Part of the challenge we have in software with exposing the kind of information customers would really care about is getting it quantified to begin with. The Benchmark does that for key procurement and financial ops performance metrics across companies of different sizes and different industries. This is aggregated, sanitized data from real Coupa customers. Aggregated, so you don’t know what any one company is doing, and sanitized so you don’t know whose data it is and there’s nothing that could help you deduce that.
This is not one of these industry reports that are based on surveys and tabulated and everyone on Wall Street waits for it because it’s only published once a year. But don’t get stuck on the often.
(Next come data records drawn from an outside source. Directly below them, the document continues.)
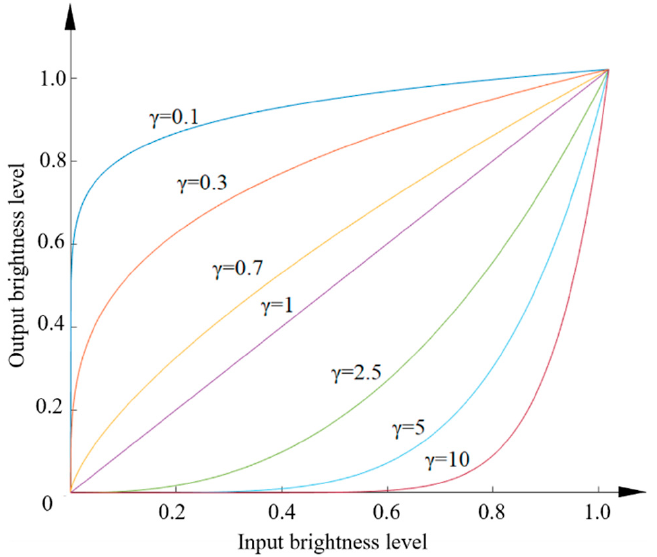
Figure 2. The gamma function curve with different values.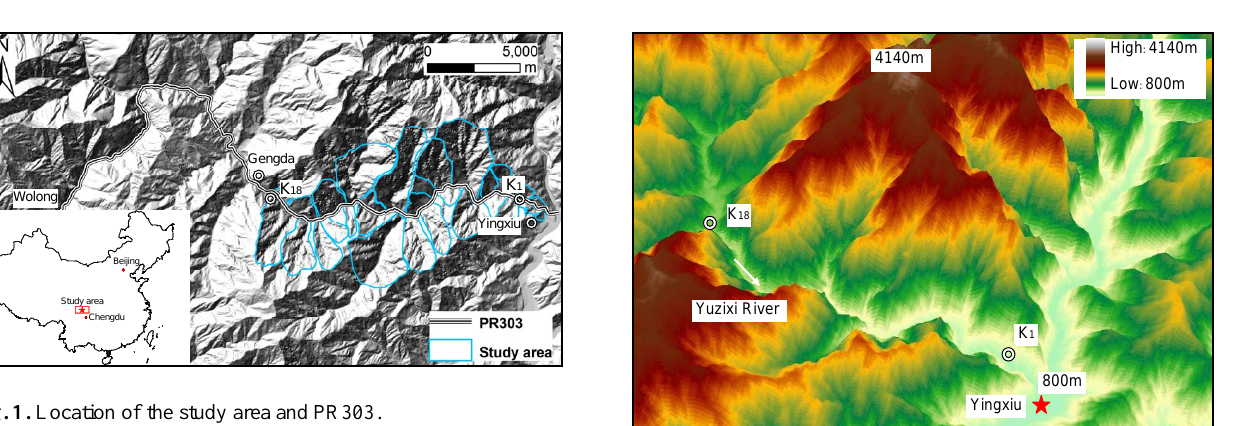
Fig. 1. Location of the study area and PR303.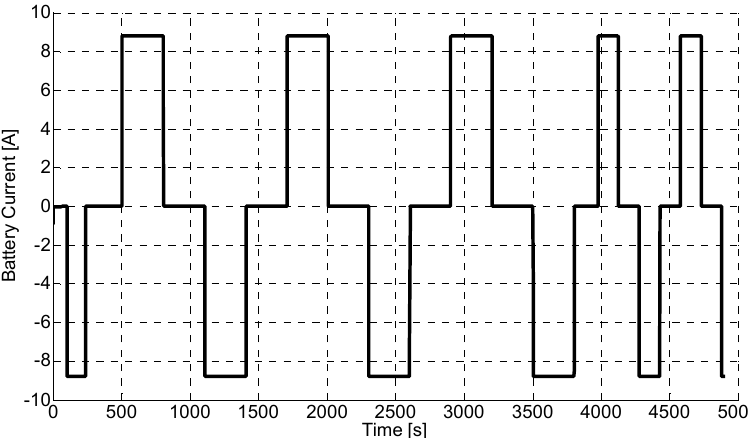
Figure 8. Current pattern used for test in dynamic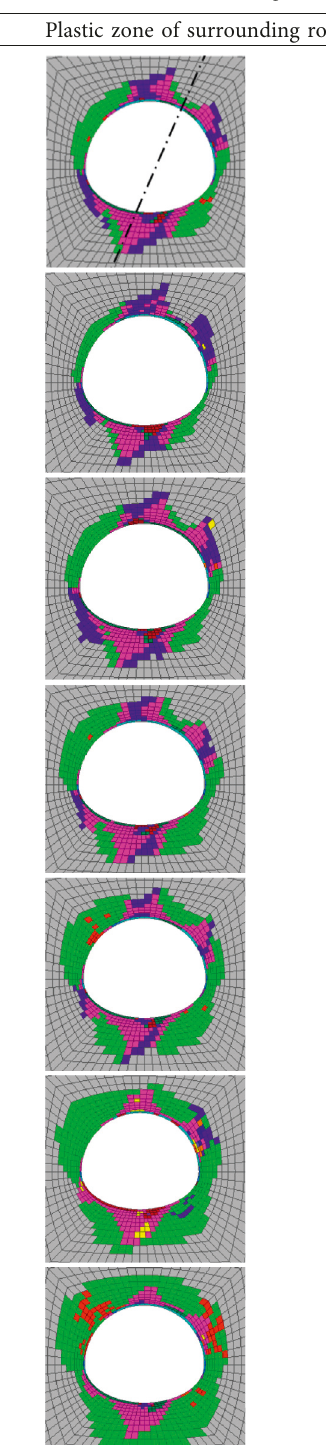
Table 4: The effect on the plastic zone under the ω conditions at an inclination angle of 30 °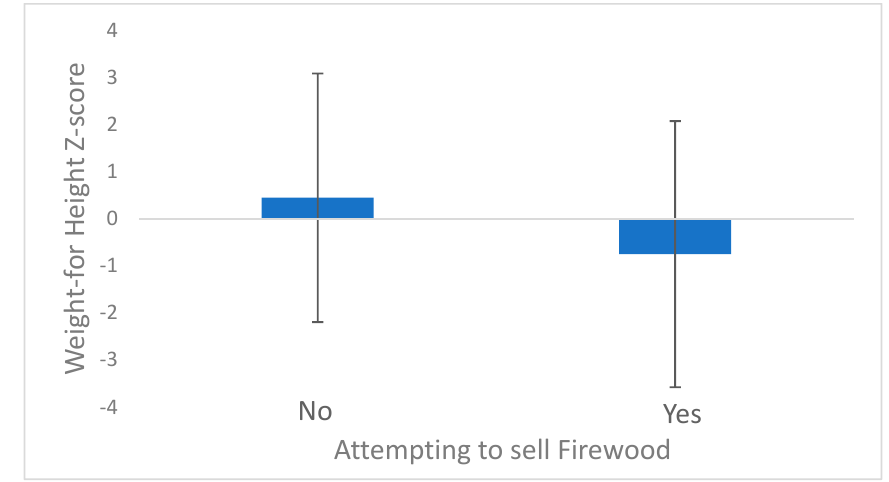
Figure 4. Weight for height z-scores for households that attempted to sell firewood and households that did not ( p = 0.045).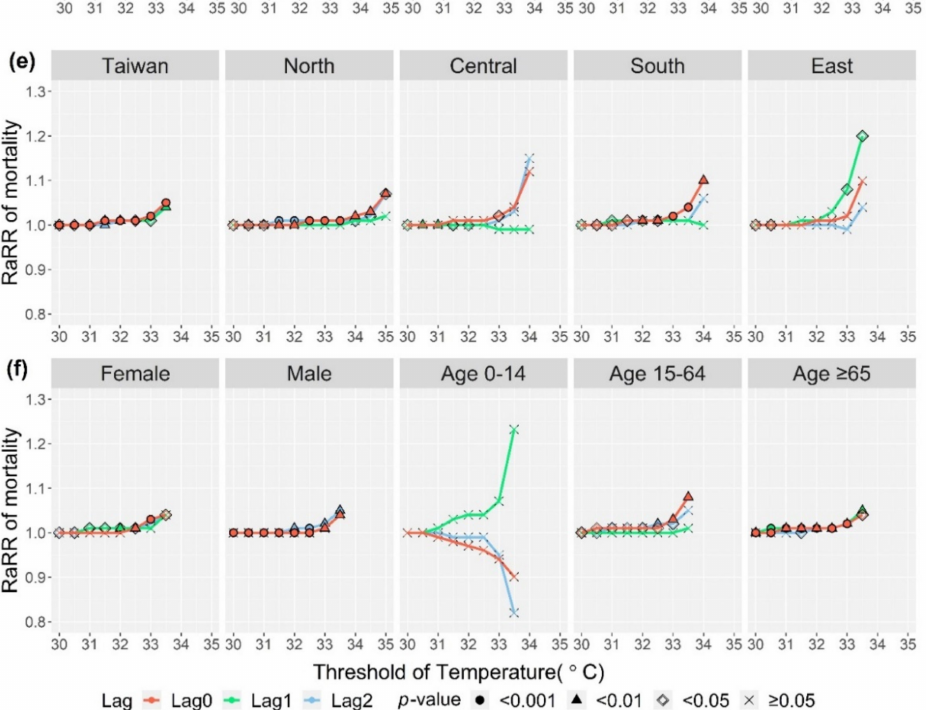
Figure 3. Reference-adjusted risk ratios (RaRRs) of heat-related emergency visits, heat-related hospital visits, and all-cause mortality at different temperature threshold candidates for the whole of Taiwan and different sub-regions ( a , c , e ), and different sex and age ( b , d , f ). p -values are those for the corresponding relative risks at that threshold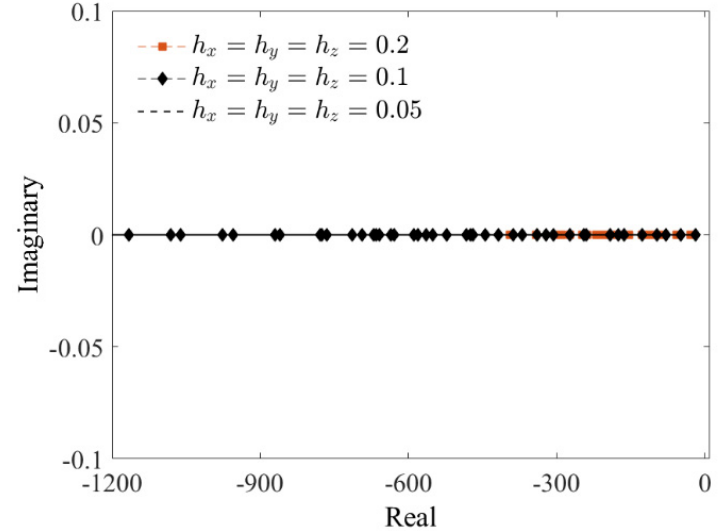
F . Figure 1. Eigenvalues of the matrix F 1 1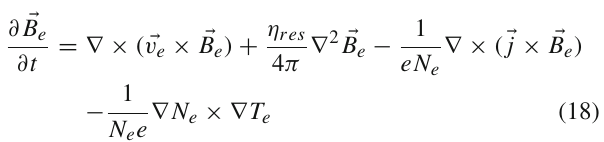
why the density gradient and the temperature gradient would be misaligned due to the neutrino currents in the shocks of the cosmic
The problem with that kind of report that we’re used to is that’s a lagging indicator. It’s collecting someone’s data about something that already happened, then somebody called you, could I do a survey, then we assessed what they thought happened. It’s like a game of telephone, and by the time it’s published the world could have already changed. It’s all lagging indicators.
Our benchmarks are leading indicators. You can see what’s going on, right now. We can tell you, this is how much people on average are spending per night on hotels. We can tell you how long it takes to get things approved at different size companies. We can tell you how quickly processes are happening at companies as it pertains to spending money. This is valuable information you can use to optimize your processes.
We’ve published 6 of what we think are the most important benchmarks for procurement and finance peope, but we actually track over 50 benchmarks and our customers that have a subscription to that part of the platform can look at that data any time they want because it’s all there in real time on our cloud platform.
We’ve been gratified to see that hundreds of people have already downloaded the benchmark, so we think we’re on the right track providing information that really matters.
Press releases, trade shows, they’re not going to go away any time soon, and I’m not saying, cancel these distribution channels. I’m saying, let's change the content that flows through them. The drive toward greater market efficiencies is affecting every part of our way of life. Companies that embrace transparency and promote information efficiency, actually exposing real, actionable information instead of hiding behind corporate approved, non-information press releases are likely to be in a better position to build lasting, successful relationships with their customers and become big businesses to boot.